The Indonesian island of Bali hosted both IMF and World Bank leaders on Saturday. Yi Gang, China’s central bank governor, staved off a possible rout in the yuan by gracefully articulating that Beijing is permitting the market to determine the yuan’s value, a key determinant in US criticism of China’s monetary and political regime.
International authorities have pegged a limit to the yuan’s value at seven, meaning any movement beyond this benchmark would indicate significant depreciation warranting an intervention that would trap China into being labeled a currency manipulator.
Gang insisted that the Chinese political, monetary authorities acknowledged the primacy of market dynamics during a tense, protracted trade war with the United States
So far, Yi Gang has managed to prevent a dominant rival from damaging Chinese prospects of managing its mercantilist image.
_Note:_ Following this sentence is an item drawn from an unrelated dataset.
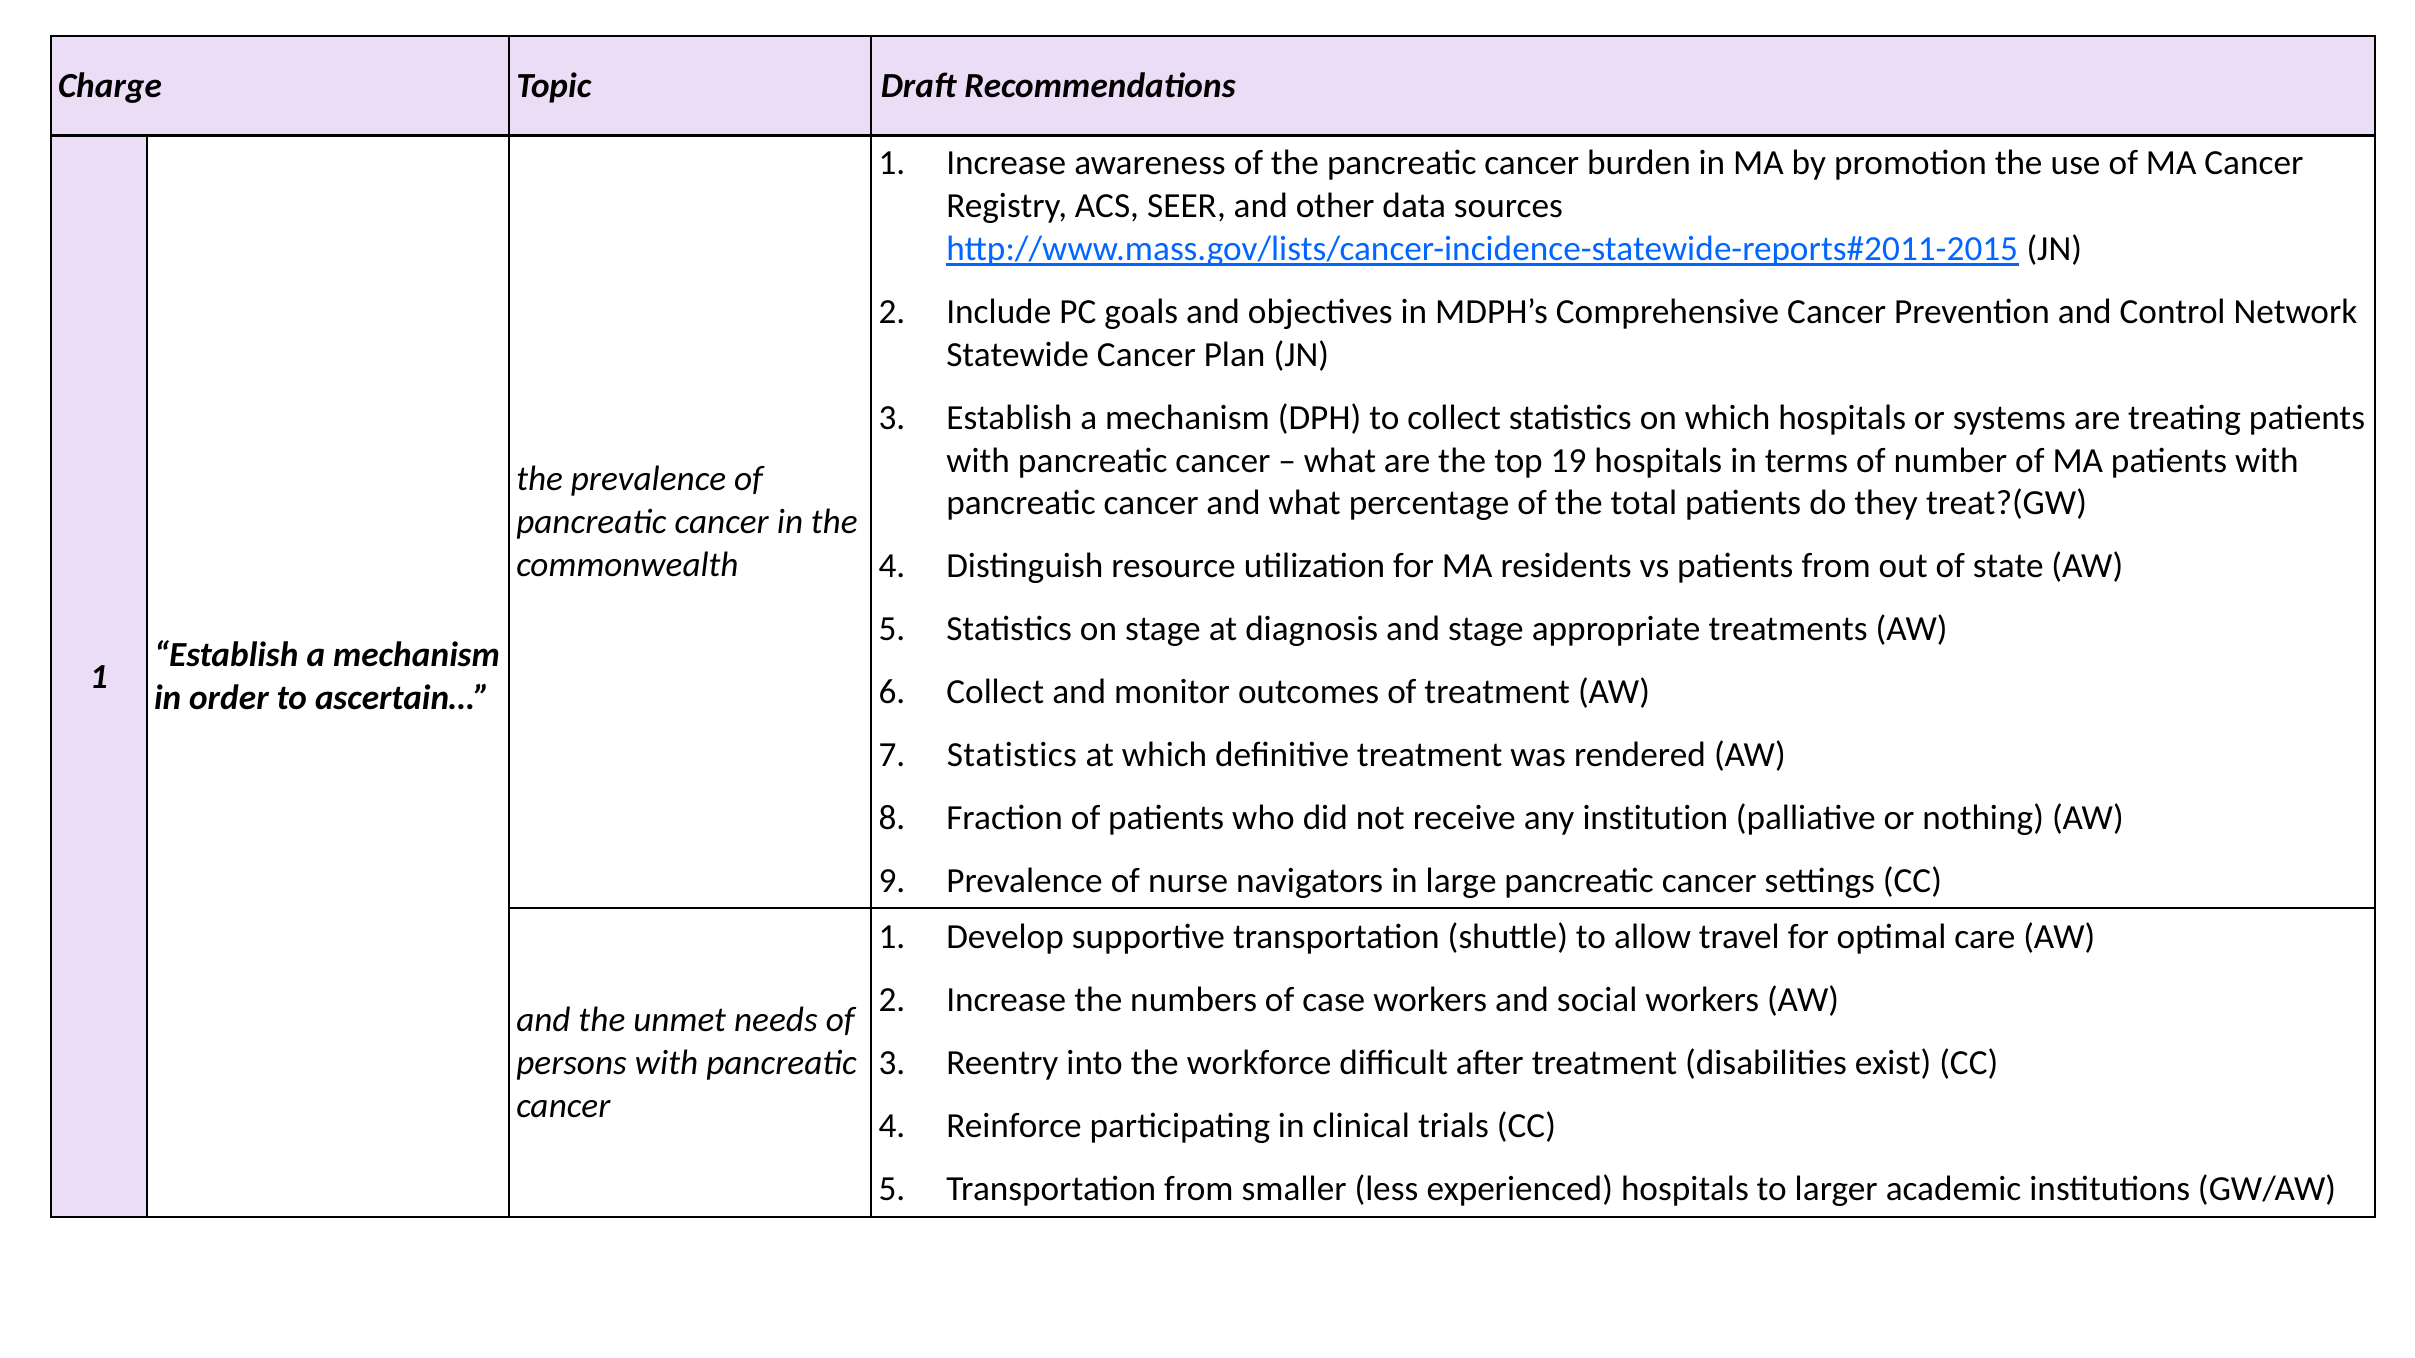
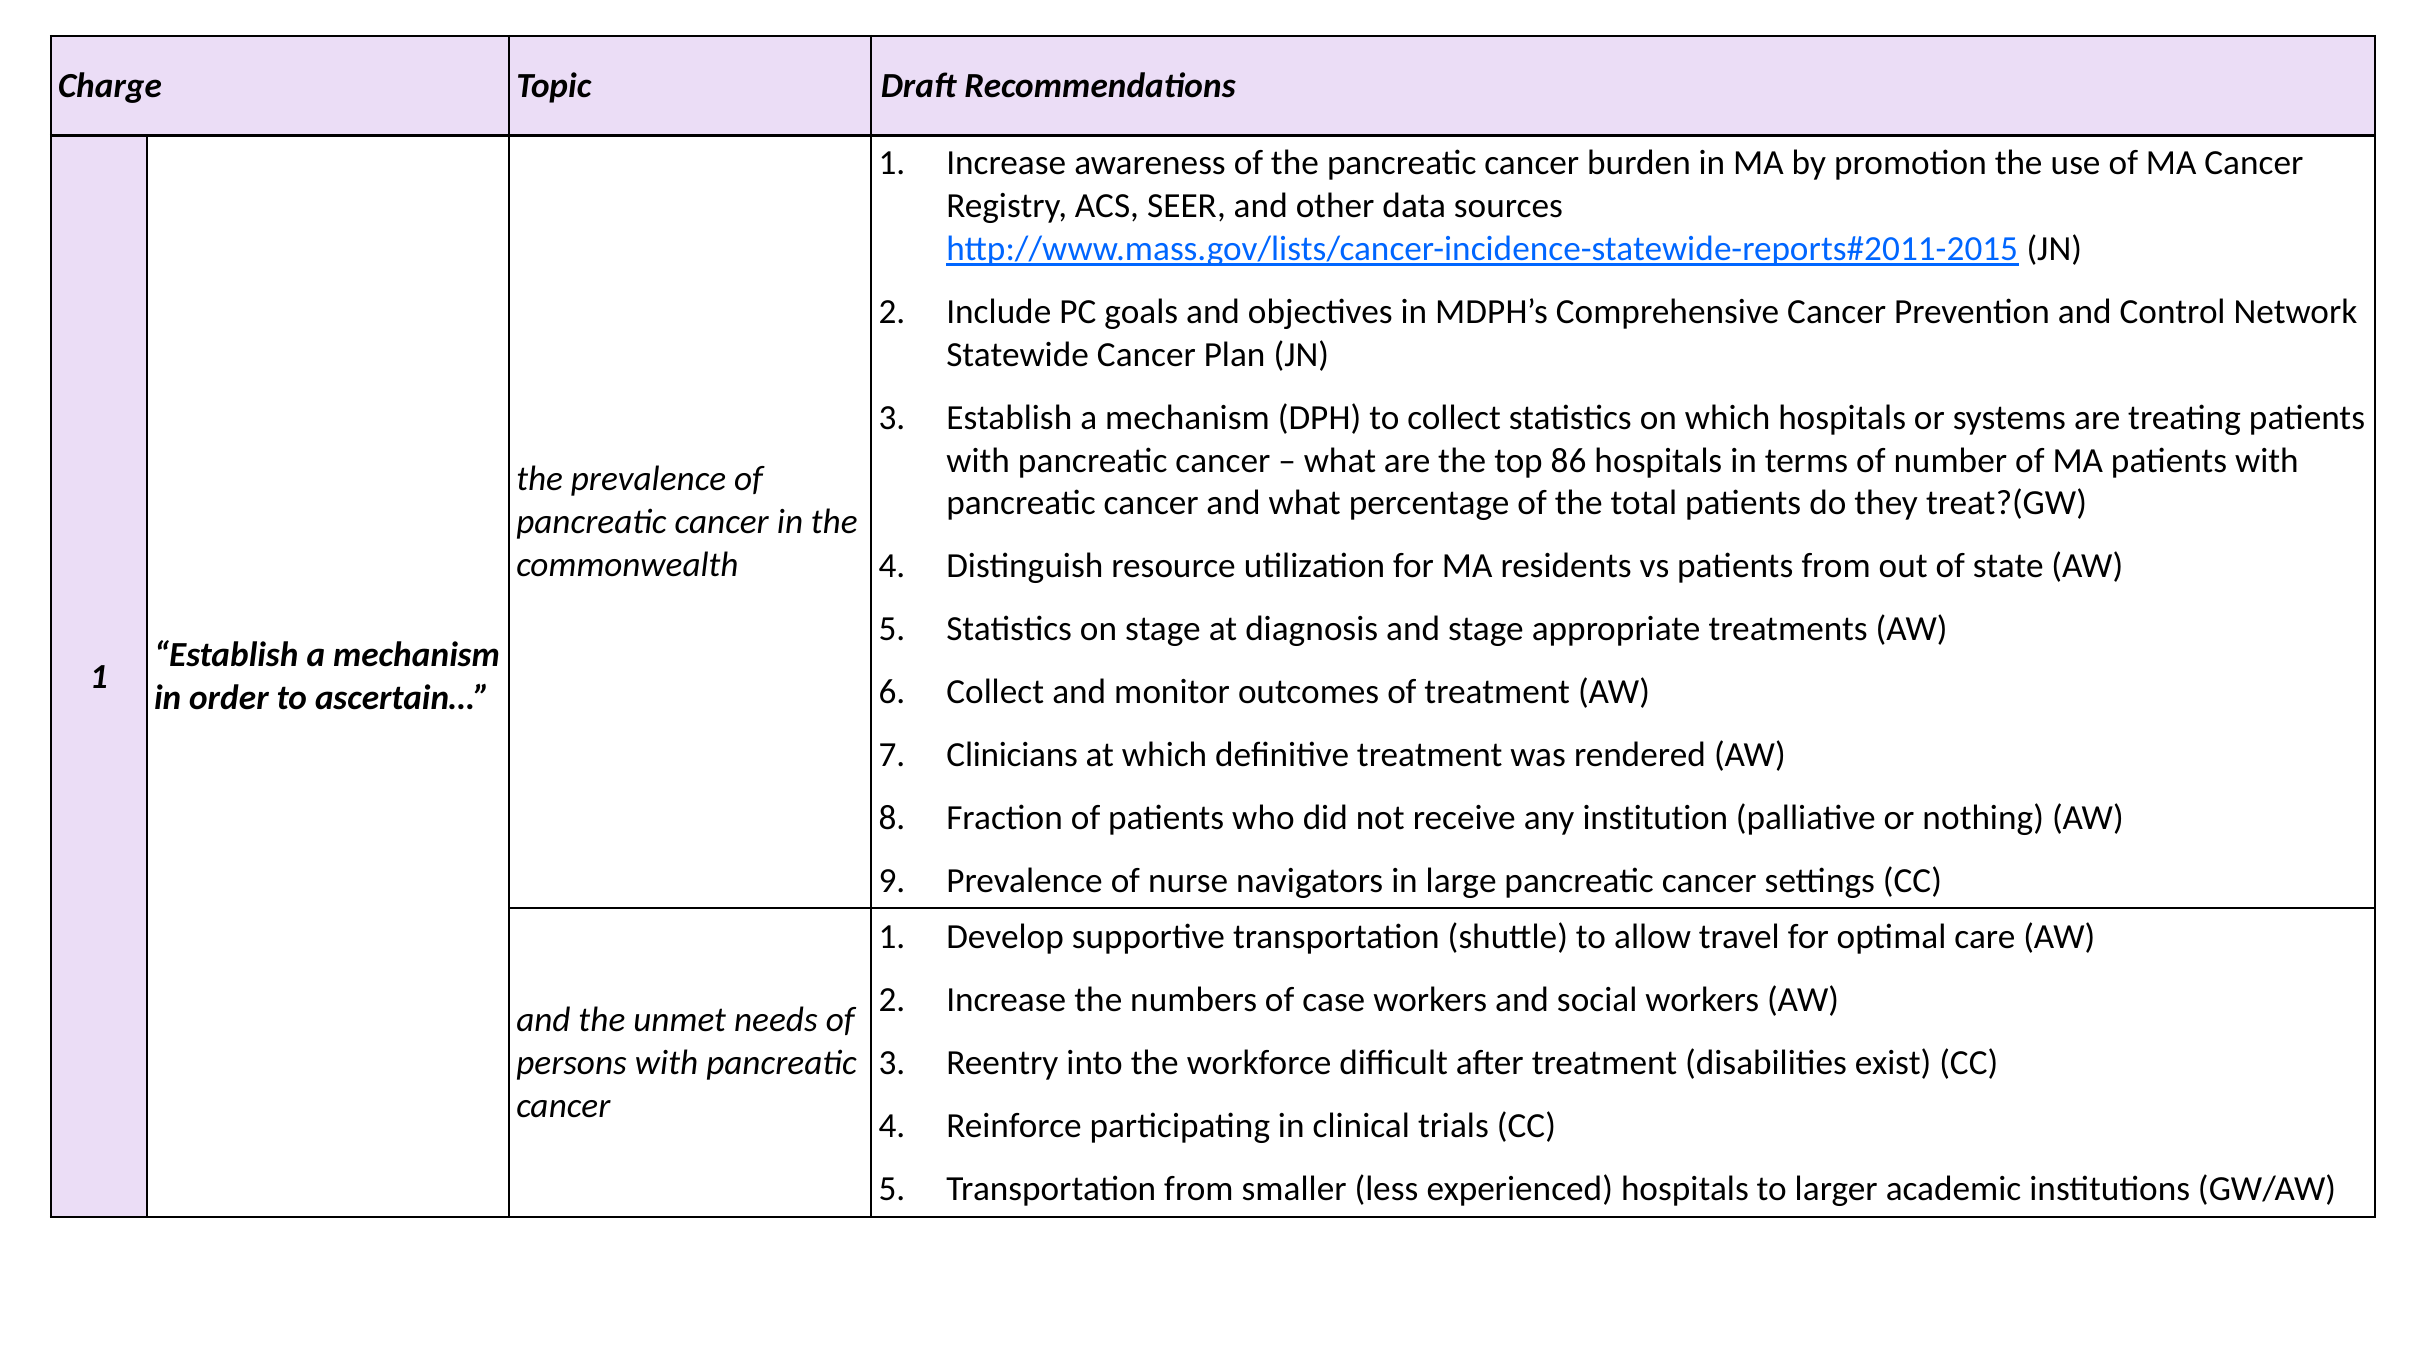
19: 19 -> 86
Statistics at (1012, 755): Statistics -> Clinicians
Saturday’s press conference had Gang stating that the international benchmark of seven remains an ideal value representing “a reasonable and equilibrium level” of value.
Gang insisted that the Chinese political, monetary authorities acknowledged the primacy of market dynamics during a tense, protracted trade war with the United States, stating that the “yuan’s volatility is normal.”
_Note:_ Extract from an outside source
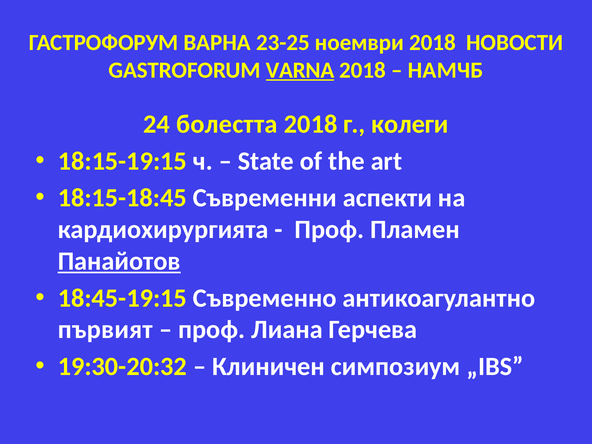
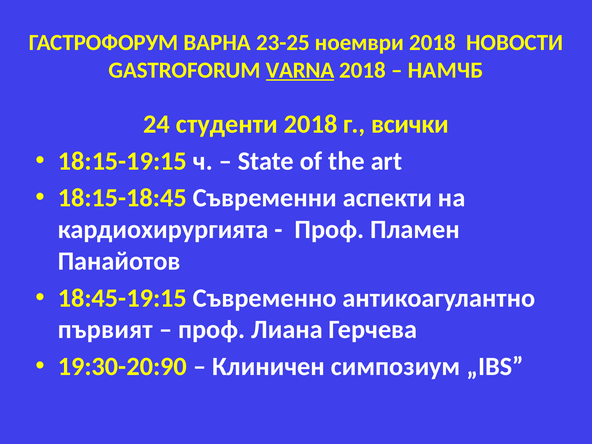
болестта: болестта -> студенти
колеги: колеги -> всички
Панайотов underline: present -> none
19:30-20:32: 19:30-20:32 -> 19:30-20:90
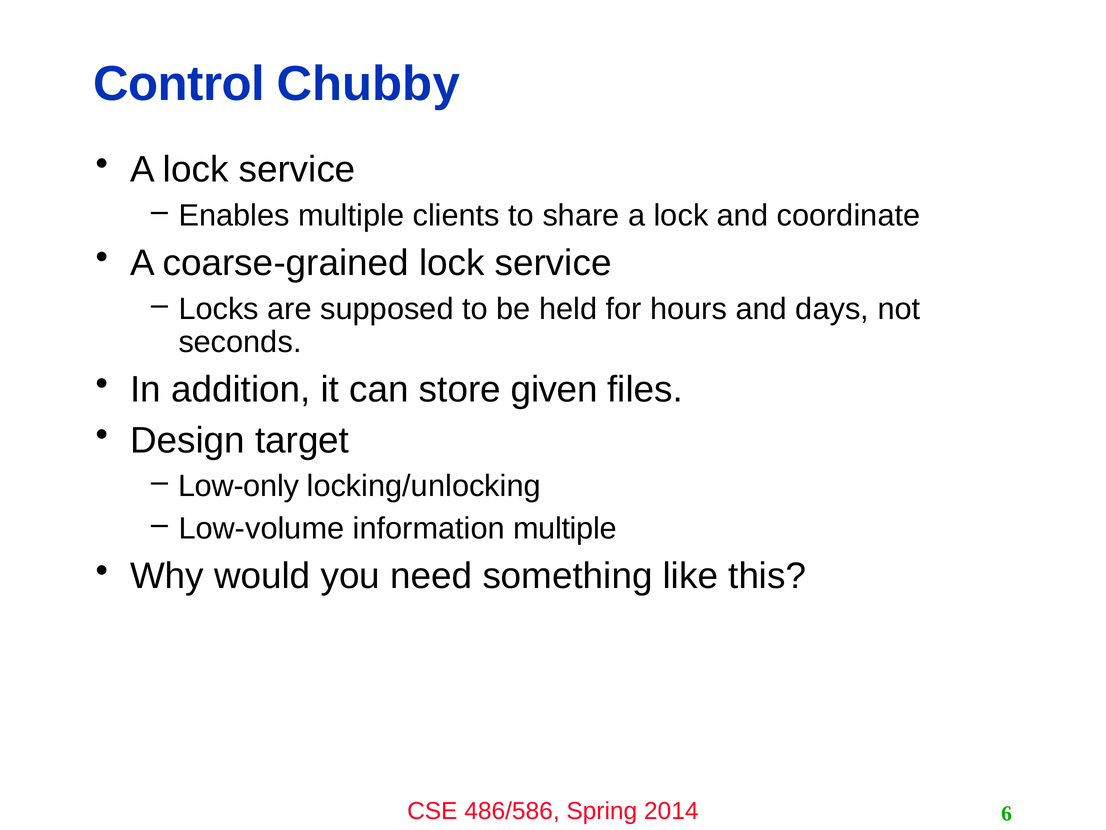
Noting the value of the yuan against the backdrop of an appreciating US dollar was significant, if only to highlight the different challenges the US and China have regarding monetary-fiscal policy. The US continues to thwart an appreciating currency amid profound fiscal deficits, while China seeks to normalize institutional restraint in the management of its currency.
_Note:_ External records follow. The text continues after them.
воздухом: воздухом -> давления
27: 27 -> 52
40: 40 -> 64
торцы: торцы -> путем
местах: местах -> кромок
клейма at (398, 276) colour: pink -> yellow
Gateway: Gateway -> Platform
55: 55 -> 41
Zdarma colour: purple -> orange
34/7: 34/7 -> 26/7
The tariff war between China and the US has heightened the recent sell-off of global equities with the Dow Jones losing nearly 3%, accompanying losses of 4% by the NASDAQ. The failure of equities immediately before the US midterm elections has spooked the White House, effectively challenging the social direction of team Trump’s dynamic economic turnaround
Gang revealed that US policy developments are responsible for the current rout: “A strong dollar with interest rates hikes by the US Federal Reserve have made conditions tight with capital outflows from developed countries.”
With the yuan falling nearly 9% against the dollar over six months, governor Gang acknowledged that China’s preferred policy is grounded in an orderly fluctuation.
Governor Gang took over China’s Central Bank in March of this year. He has presided over a policy of expanding monetary credit by reducing reserve ratios for Chinese banks, effectively releasing liquidity into China’s domestic economy.